Step 9: Comparison Display
From the comparison results below, we can see that the new product promo images generated by Nano Banana 2 have excellent overall scene atmosphere, soft lighting, and natural model poses.
The only flaw is that the cardigan appears to be directly "pasted" on, with the white label at the neckline visibly protruding, breaking the realism. This indicates room for improvement in the model's fusion of clothing and the human body.

Step 10: Batch Generate All New Products#
Encapsulate the complete process into a function and execute it for all new products: hybrid retrieval → style analysis → promo image generation. (Due to the length of this article, the code is omitted here. Those in need can leave a comment or message the editor.)
We batch-generated promo images for the remaining new products. From the promo images below, we can see that Qwen3.5 possesses deep understanding and precise control over dimensions such as the season, usage scenarios, and matching accessories suitable for the new products. Nano Banana 2 can then render corresponding visual scenes with high quality, presenting realistic effects that are almost indistinguishable from real photos.


Summary#
The above AI-driven fast-fashion promo image generation pipeline has four major advantages:
- Zero Local Models: All AI models are called via OpenRouter API.

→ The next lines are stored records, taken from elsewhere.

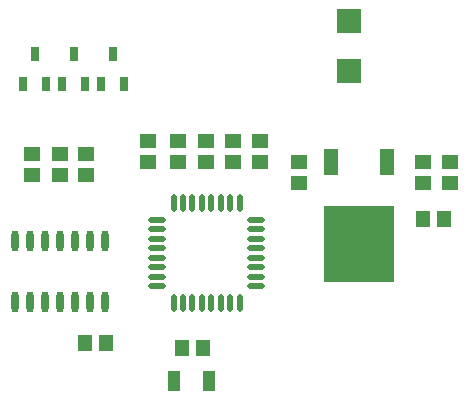
<source format=gtp>
G04*
G04 #@! TF.GenerationSoftware,Altium Limited,Altium Designer,18.1.9 (240)*
G04*
G04 Layer_Color=8421504*
%FSLAX25Y25*%
%MOIN*%
G70*
G01*
G75*
%ADD18O,0.02362X0.07087*%
%ADD19O,0.02165X0.05906*%
%ADD20O,0.05906X0.02165*%
%ADD21R,0.04567X0.05787*%
%ADD22R,0.05787X0.04567*%
%ADD23R,0.04449X0.07087*%
%ADD24R,0.07874X0.07874*%
%ADD25R,0.23622X0.25591*%
%ADD26R,0.04724X0.08661*%
%ADD27R,0.02756X0.04921*%
D18*
X63945Y57642D02*
D03*
X58945D02*
D03*
X53945D02*
D03*
X48945D02*
D03*
X43945D02*
D03*
X38945D02*
D03*
X33945D02*
D03*
X63945Y37169D02*
D03*
X58945D02*
D03*
X53945D02*
D03*
X48945D02*
D03*
X43945D02*
D03*
X38945D02*
D03*
X33945D02*
D03*
D19*
X86886Y70016D02*
D03*
X90035D02*
D03*
X93185D02*
D03*
X96335D02*
D03*
X99484D02*
D03*
X102634D02*
D03*
X105783D02*
D03*
X108933D02*
D03*
Y36945D02*
D03*
X105783D02*
D03*
X102634D02*
D03*
X99484D02*
D03*
X96335D02*
D03*
X93185D02*
D03*
X90035D02*
D03*
X86886D02*
D03*
D20*
X114445Y64504D02*
D03*
Y61354D02*
D03*
Y58205D02*
D03*
Y55055D02*
D03*
Y51906D02*
D03*
Y48756D02*
D03*
Y45606D02*
D03*
Y42457D02*
D03*
X81374D02*
D03*
Y45606D02*
D03*
Y48756D02*
D03*
Y51906D02*
D03*
Y55055D02*
D03*
Y58205D02*
D03*
Y61354D02*
D03*
Y64504D02*
D03*
D21*
X57441Y23406D02*
D03*
X64449D02*
D03*
X89681Y21906D02*
D03*
X96689D02*
D03*
X177004Y64811D02*
D03*
X169996D02*
D03*
D22*
X88445Y83902D02*
D03*
Y90909D02*
D03*
X57850Y86504D02*
D03*
Y79496D02*
D03*
X48945Y86504D02*
D03*
Y79496D02*
D03*
X39850Y86504D02*
D03*
Y79496D02*
D03*
X128850Y84004D02*
D03*
Y76996D02*
D03*
X170000Y84004D02*
D03*
Y76996D02*
D03*
X78445Y83902D02*
D03*
Y90910D02*
D03*
X97791Y83902D02*
D03*
Y90909D02*
D03*
X106791Y83902D02*
D03*
Y90909D02*
D03*
X179000Y84004D02*
D03*
Y76996D02*
D03*
X115791Y90909D02*
D03*
Y83902D02*
D03*
D23*
X98811Y10906D02*
D03*
X87079D02*
D03*
D24*
X145500Y114232D02*
D03*
Y130768D02*
D03*
D25*
X148741Y56363D02*
D03*
D26*
X158038Y83922D02*
D03*
X139445Y83906D02*
D03*
D27*
X40594Y119768D02*
D03*
X44335Y109925D02*
D03*
X36854D02*
D03*
X53594Y119768D02*
D03*
X57335Y109925D02*
D03*
X49854D02*
D03*
X66594Y119768D02*
D03*
X70335Y109925D02*
D03*
X62854D02*
D03*
M02*

</source>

- Milvus Hybrid Retrieval: Dense + Sparse + Scalar three-way fusion, with retrieval accuracy far exceeding single-vector retrieval.
- End-to-End Automation: Fully automated from new product flat lay images to promo images.
- Controllable Cost: Embedding models are free, and Nano Banana 2 costs half the price of the Pro version.
However, there are some shortcomings, such as occasional unnatural fusion of clothing and the human body, and blurry details on small accessories. Two simple techniques can resolve these:
- Generate in Steps: First generate a background scene matching the hit product, then generate the model image, and finally composite your own product onto it, significantly improving fusion quality.
- Use Refined Prompts: Add prompts like "clothing fits the human body naturally, no exposed labels, no extra elements, product details are clear" to guide the model to optimize details. If that still doesn't work, simply use the Pro version, as its stability in this aspect is much higher than Nano Banana 2.